---- Excerpted passage

The world building in this trilogy was a slow-burner. Apart from the small sections of world-building at the beginning of each chapter, Hobb managed to generally avoid info dumping. Instead, details about the world were scattered throughout the three books and revealed when necessary. Hobb isn’t one to tell the reader every single thing about her world just because, it’s always intentional and with purpose. This has its pros and cons. On the one hand, I liked that the world-building was introduced slowly as it became relevant to the plot and the characters. On the other hand, even after reading three books set in the world, there’s still a lot I don’t know and mysteries left to unravel.

Although it didn’t bash me over the head with world-building, I felt grounded in the world. I could mentally picture the setting and experience the world through Fitz’s eyes clearly. But despite feeling connected to the physical appearance of the world, I didn’t feel very connected to geography, cultures or social structures that exist in the world. Because the story was so centred on the royal family and rather insular with geographical location (particularly in the first two books) there was little time spent on exploring fabric of the Six Duchies or other kingdoms outside of the Six Duchies.

The magic system is one of my favourites that I’ve read in fantasy. There are two main magics that form the system – the Wit and the Skill. Both magics are based on concepts of telepathy with the former relating to animals and the latter being exclusive to humans. Like the world, the magic system doesn’t have any hard and fast rules and the information about how these magics work is slowly built on throughout the trilogy. The Wit is a simpler form of magic which is easier to grasp, but the Skill has many complexities which I’m still grappling with. It’s a magic where much of the knowledge and understanding of it has been lost, so there’s still lots to discover. The magic is a central component of the story throughout because it’s part of Fitz and how he perceives and interacts with the world. As the plot developed, magic became more of an integral part to the plot rather than just a character trait of Fitz’s. I’m excited to continue learning about the Wit and the Skill, and also other types of magic that might emerge throughout the rest of the Realm of the Elderlings series.

--------
---- Listed records

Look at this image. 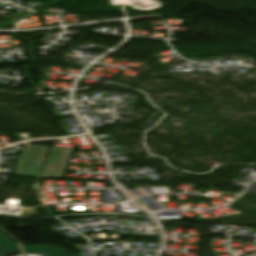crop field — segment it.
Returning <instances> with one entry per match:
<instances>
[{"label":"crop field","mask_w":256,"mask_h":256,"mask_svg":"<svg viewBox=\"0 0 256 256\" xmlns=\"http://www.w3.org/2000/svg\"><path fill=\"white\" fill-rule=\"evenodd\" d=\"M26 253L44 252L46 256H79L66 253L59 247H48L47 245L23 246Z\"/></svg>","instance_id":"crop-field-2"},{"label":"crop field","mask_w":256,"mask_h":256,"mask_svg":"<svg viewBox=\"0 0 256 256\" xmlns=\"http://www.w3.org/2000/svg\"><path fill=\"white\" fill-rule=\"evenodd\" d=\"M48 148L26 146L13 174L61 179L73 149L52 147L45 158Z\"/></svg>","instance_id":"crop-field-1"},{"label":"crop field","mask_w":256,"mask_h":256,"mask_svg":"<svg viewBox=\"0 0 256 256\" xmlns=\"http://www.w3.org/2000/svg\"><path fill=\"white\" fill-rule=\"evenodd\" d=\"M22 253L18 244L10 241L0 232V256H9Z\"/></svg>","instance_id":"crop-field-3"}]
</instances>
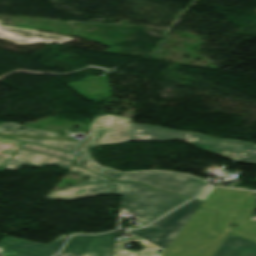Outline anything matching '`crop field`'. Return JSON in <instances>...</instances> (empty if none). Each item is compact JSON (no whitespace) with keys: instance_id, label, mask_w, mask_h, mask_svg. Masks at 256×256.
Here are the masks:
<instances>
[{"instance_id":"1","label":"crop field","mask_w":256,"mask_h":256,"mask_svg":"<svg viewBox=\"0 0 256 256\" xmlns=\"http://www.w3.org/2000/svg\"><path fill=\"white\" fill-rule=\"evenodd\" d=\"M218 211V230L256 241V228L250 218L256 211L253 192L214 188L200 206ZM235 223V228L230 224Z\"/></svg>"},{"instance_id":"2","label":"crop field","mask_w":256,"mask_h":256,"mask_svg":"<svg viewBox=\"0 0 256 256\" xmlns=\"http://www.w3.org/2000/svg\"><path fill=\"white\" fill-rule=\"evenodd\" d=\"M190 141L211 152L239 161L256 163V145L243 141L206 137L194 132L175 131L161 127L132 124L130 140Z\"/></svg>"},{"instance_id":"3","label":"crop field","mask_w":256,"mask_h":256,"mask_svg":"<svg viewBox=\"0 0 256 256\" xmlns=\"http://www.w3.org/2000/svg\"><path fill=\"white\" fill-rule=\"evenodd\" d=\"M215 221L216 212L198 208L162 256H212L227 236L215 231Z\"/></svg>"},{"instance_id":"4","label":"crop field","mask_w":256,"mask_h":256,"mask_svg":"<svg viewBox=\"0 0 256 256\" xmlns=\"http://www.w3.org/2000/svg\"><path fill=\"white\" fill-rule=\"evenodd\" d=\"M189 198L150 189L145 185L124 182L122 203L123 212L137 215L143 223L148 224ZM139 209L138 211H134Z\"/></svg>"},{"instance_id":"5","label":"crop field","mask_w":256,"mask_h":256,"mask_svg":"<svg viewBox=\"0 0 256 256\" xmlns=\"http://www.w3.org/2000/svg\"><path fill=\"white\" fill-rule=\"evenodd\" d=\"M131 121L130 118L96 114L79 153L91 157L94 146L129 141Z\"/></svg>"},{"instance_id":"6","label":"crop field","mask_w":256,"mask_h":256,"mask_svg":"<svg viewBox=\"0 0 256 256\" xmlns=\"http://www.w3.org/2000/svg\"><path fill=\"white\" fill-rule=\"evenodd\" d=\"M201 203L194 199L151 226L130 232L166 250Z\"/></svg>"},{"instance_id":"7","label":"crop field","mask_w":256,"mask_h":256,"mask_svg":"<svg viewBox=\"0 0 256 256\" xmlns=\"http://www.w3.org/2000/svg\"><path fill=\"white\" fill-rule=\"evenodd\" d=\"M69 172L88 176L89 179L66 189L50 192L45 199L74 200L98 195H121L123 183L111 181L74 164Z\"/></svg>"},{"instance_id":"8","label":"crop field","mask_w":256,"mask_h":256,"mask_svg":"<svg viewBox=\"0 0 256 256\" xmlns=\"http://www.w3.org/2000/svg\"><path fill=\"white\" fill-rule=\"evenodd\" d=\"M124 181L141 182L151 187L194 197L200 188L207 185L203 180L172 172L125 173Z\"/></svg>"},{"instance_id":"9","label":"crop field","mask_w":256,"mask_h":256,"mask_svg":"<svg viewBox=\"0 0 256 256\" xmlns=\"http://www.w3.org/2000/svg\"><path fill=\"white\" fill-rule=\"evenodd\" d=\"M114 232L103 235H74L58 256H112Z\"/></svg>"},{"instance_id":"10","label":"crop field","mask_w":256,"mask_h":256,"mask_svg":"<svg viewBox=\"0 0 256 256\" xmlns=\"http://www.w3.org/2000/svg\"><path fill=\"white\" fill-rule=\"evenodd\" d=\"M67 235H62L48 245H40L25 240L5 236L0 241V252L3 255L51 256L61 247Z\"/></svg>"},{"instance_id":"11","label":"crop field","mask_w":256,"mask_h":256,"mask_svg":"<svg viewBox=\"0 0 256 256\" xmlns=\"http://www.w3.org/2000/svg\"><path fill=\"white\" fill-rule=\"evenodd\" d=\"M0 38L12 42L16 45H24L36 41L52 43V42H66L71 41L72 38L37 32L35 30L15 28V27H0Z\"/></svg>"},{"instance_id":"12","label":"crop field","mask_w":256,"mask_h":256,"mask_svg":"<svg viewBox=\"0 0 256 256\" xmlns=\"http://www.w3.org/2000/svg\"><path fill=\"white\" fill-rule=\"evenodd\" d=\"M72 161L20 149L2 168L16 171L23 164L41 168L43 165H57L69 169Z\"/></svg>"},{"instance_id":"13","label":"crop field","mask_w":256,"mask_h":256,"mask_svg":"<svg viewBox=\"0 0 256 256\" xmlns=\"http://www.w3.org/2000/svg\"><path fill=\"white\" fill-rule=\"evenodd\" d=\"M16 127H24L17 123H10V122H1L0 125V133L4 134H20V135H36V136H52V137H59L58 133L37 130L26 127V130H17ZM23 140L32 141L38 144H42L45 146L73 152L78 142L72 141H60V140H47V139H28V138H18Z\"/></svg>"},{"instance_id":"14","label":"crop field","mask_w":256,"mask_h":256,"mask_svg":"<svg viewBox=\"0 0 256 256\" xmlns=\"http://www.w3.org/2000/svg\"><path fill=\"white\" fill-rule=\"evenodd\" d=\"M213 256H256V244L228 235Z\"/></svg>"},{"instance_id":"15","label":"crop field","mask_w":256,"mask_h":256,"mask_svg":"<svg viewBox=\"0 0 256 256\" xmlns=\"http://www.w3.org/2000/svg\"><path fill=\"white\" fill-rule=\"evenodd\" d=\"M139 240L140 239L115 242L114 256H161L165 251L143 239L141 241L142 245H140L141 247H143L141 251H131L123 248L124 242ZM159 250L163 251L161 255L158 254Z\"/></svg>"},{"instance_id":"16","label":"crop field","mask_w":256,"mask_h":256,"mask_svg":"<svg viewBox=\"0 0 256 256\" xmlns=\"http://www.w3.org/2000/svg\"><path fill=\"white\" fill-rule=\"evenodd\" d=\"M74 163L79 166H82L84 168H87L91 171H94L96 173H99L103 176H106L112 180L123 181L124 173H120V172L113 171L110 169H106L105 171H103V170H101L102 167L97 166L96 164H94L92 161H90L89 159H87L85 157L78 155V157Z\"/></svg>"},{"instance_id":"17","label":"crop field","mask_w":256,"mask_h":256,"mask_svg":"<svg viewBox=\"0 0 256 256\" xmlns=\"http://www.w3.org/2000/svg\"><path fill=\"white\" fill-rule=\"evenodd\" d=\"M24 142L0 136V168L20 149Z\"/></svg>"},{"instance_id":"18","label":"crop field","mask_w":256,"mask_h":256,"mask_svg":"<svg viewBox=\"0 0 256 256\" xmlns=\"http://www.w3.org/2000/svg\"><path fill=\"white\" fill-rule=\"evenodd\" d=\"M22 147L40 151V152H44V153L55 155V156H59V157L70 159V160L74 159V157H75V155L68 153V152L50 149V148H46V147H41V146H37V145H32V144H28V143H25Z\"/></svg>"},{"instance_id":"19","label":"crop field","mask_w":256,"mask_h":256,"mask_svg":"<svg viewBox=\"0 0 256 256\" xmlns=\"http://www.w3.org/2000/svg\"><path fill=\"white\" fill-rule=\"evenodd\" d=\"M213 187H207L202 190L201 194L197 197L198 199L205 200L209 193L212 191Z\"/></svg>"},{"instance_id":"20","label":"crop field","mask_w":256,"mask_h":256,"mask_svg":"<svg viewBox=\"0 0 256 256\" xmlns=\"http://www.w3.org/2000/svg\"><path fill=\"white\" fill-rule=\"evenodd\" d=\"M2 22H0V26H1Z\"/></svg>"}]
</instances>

--------

#### Jobs:
(a) Check each statement against the review of Hobb's trilogy and mark it yes or no, quoting the words from the review that settle it. (i) The Wit is the magic tied to animals. (ii) The reviewer felt closely connected to the cultures and social structures of the world. (iii) The Skill is described as easier to grasp than the Wit.
(b) Extend the review of Hobb's trilogy, picking up right after its last sentence.

#### Responses for each task:
(a)
(i) Yes: "with the former relating to animals and the latter being exclusive to humans"
(ii) No: "I didn’t feel very connected to geography, cultures or social structures that exist in the world"
(iii) No: "The Wit is a simpler form of magic which is easier to grasp, but the Skill has many complexities"

(b)
Writing Style

Robin Hobb’s writing style is absolutely stunning and her technical ability in writing is phenomenal. This is an author that knows how to write and does it well. Her prose made me feel like I was submerging myself into a hot tub under the stars; a beautiful combination of physical warmth and beautiful visuals, that I could linger in all day long. It immersed me into the fantasy world, but also Fitz’s inner mental and emotional world. Her writing is very character focused and I reaped the rewards for that, because of how connected I felt to Fitz. There are few authors that can capture every single thing that goes into making a person, but with Fitz, Hobb did exactly that. His every thought, emotion, desire and motivation was meticulously crafted and laid out. There’s a clear stylistic tone to the way Fitz perceived and processed the world that was present throughout the writing. There was also an emphasis on emotion; a melancholy and to an extent depressive tone, that permeated through. I’m a huge fan of emotion in writing, so this was probably one of my favourite aspects of Hobb’s writing style, but it may not necessarily be to everyone’s tastes, particularly fantasy readers that prefer plot and action over character work.

Outside of character writing, the descriptive style of the writing also brought the world to life in a very vivid way. Although the descriptions of the physical surroundings weren’t unnecessarily long, they were detailed enough to enable me to build an image of the setting in my mind. Generally, Hobb has easily made her way onto my favourite authors list and I can’t wait to read more of her work.

Stop thinking of what you intend to do. Stop thinking of what you have just done. Then stop thinking that you have stopped thinking of those things. Then you will find the now. The time that stretches eternal, and is really the only time there is. Then in that place, you will finally have time to be yourself.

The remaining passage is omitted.